Created on 02-21-2022 05:31 AM Edited on 05-31-2023 07:38 AM By Stephen_G
Description
This article expands upon the FortiGate cookbook here: https://docs.fortinet.com/document/fortigate/6.2.0/cookbook/15908/transparent-proxy.
It illustrates in greater detail how to configure a transparent, session-based proxy with web cookies used for authentication.
Scope
Any supported version of FortiGate.
Solution
FortiOS offers the option of a transparent proxy setup if connections should be proxied without the user being aware, or if no specific configuration (such as with explicit proxy) should be required on the client host.
A transparent proxy on FortiGate intercepts HTTP/HTTPS traffic and redirects it to the proxy internally. FortiGate will open a session to the destination server itself, and match the two sessions (client to FortiGate, and FortiGate to server) to the authentication rules and proxy policies in place.
For authentication, there are two fundamental options – IP-based, and session-based.
With IP-based authentication, users authenticate once, their IP is considered authenticated until configured timeouts apply. This is commonly used in scenarios where each user has their own IP.
With session-based authentication, users are required to authenticate again for each new session; this is commonly used in scenarios where users are likely to share an IP (terminal servers, guest computers).
However, in cases of active authentication (such as using basic authentication), this means users may need to authenticate on every single web-page they visit.
Any passive authentication (such as NTLM or Kerberos) also requires web-cookie settings to be enabled to reduce the number of authentications that FortiGate triggers in the background and avoid overwhelming authentication infrastructure.
The scenario described here includes a transparent proxy setup with basic authentication and web-cookies.
It works similarly for NTLM, form-based authentication and other options offered.
The complete configuration consists of interface and proxy settings, interface settings, IPv4 policy, authentication settings, rule and scheme, and a proxy policy.
All settings are per-VDOM.
1) Enable explicit proxy.
For a transparent proxy to be possible, explicit proxy needs to be enabled under System -> Feature Select to make proxy policies and other configuration times available.
If required, enable this through the CLI:
config system settings
set gui-proxy-inspection enable
end
Additionally, the following interface configuration needs to be set via CLI for the interface the transparent proxy should be associated with:
# config system interface
edit <interface>
set proxy-captive-portal enable <----- This needs to be enabled.
next
end
2) IPv4 policy.
An IPv4 policy needs to be configured to redirect the user traffic to transparent proxy.
This policy MUST have deep inspection enabled (which can lead to certificate errors).
To resolve certificate errors due to deep inspection, refer to this document: https://docs.fortinet.com/document/fortigate/5.4.0/cookbook/329138/preventing-certificate-warnings
In addition, the policy MUST be in proxy mode.
Once a policy is in place, the following needs to be configured via CLI:
config firewall policy
edit <policy ID>
set http-policy-redirect enable
next
end
Note.
The policy ID can be found in the policy overview by adding the column ID (via right-click on a column).
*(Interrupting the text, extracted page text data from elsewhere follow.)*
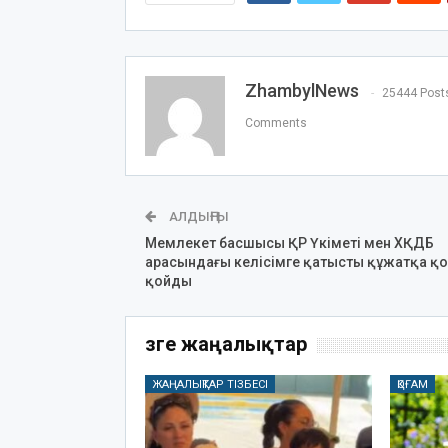
ZhambylNews
25444 Post
Comments
АЛДЫҢҒЫ
Мемлекет басшысы ҚР Үкіметі мен ХҚДБ
арасындағы келісімге қатысты құжатқа қ
қойды
Өзге жаңалықтар
ЖАҢАЛЫҚТАР ТІЗБЕСІ
ҚОҒАМ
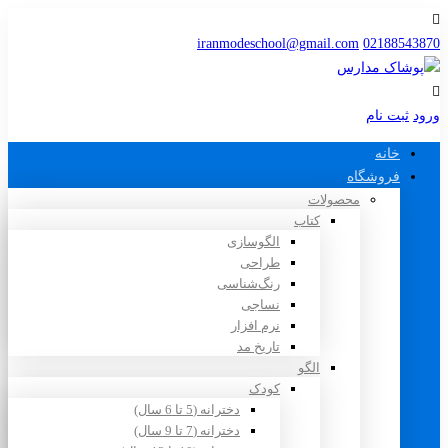
iranmodeschool@gmail.com
02188543870
ورود
ثبت نام
خانه
فروشگاه
محصولات
کتاب
الگوسازی
طراحی
رنگ‌شناسی
نساجی
نرم افزار
تاریخ مد
الگو
کودک
دخترانه (5 تا 6 سال)
دخترانه (7 تا 9 سال)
The policy will then look like this in GUI:
3) Authentication settings.
For web-cookie authentication to work, some authentication settings are required, including an authentication scheme and rule.
The authentication scheme defines what authentication method (basic, NTLM, Kerberos, etc) is used, and against what database (local/LDAP/etc) the user is checked.
Authentication schemes can be configured under Policy & Objects -> Authentication Rules, by clicking on 'Scheme' in the upper right corner.
In this example, the method is Basic, and the user database an LDAP server.
The authentication rule defines what source IPs will utilize what authentication scheme.
In this example, the authentication scheme 'basic' is applied to all sources that trigger proxy traffic.
IP-based authentication is disabled, making this a session-based rule.
Further settings are required via CLI:
config authentication rule
edit <rule>
set ip-based disable
set web-auth-cookie enable
next
end
In addition, for transparent proxy to handle the cookie properly, a firewall address with an FQDN resolving to the FortiGate interface is required:
config firewall address
edit <address>
set type fqdn
set fqdn <an FQDN resolving to proxy-interface IP>
next
end
This address needs to be referenced in the authentication settings:
config authentication setting
set captive-portal <address>
end
4) Proxy policy.
As the last step, a proxy policy is required:
The proxy policy should contain users/groups in source that match the user database defined in step 3).
In this example, the 'ldap-proxy' group references the 'win-server' LDAP server:
Conclusion:
With these settings in place:
- If a user opens a browser to access websites through transparent proxy, a popup asking for credentials appears.
- The credentials are checked against the defined user database.
- If successful, the user is issued a web-cookie.
- FortiGate allows the user if they match into the defined users/groups in proxy policy.
- If the cookie expires/is deleted on the browser/a new browser is used, a new authentication prompt appears.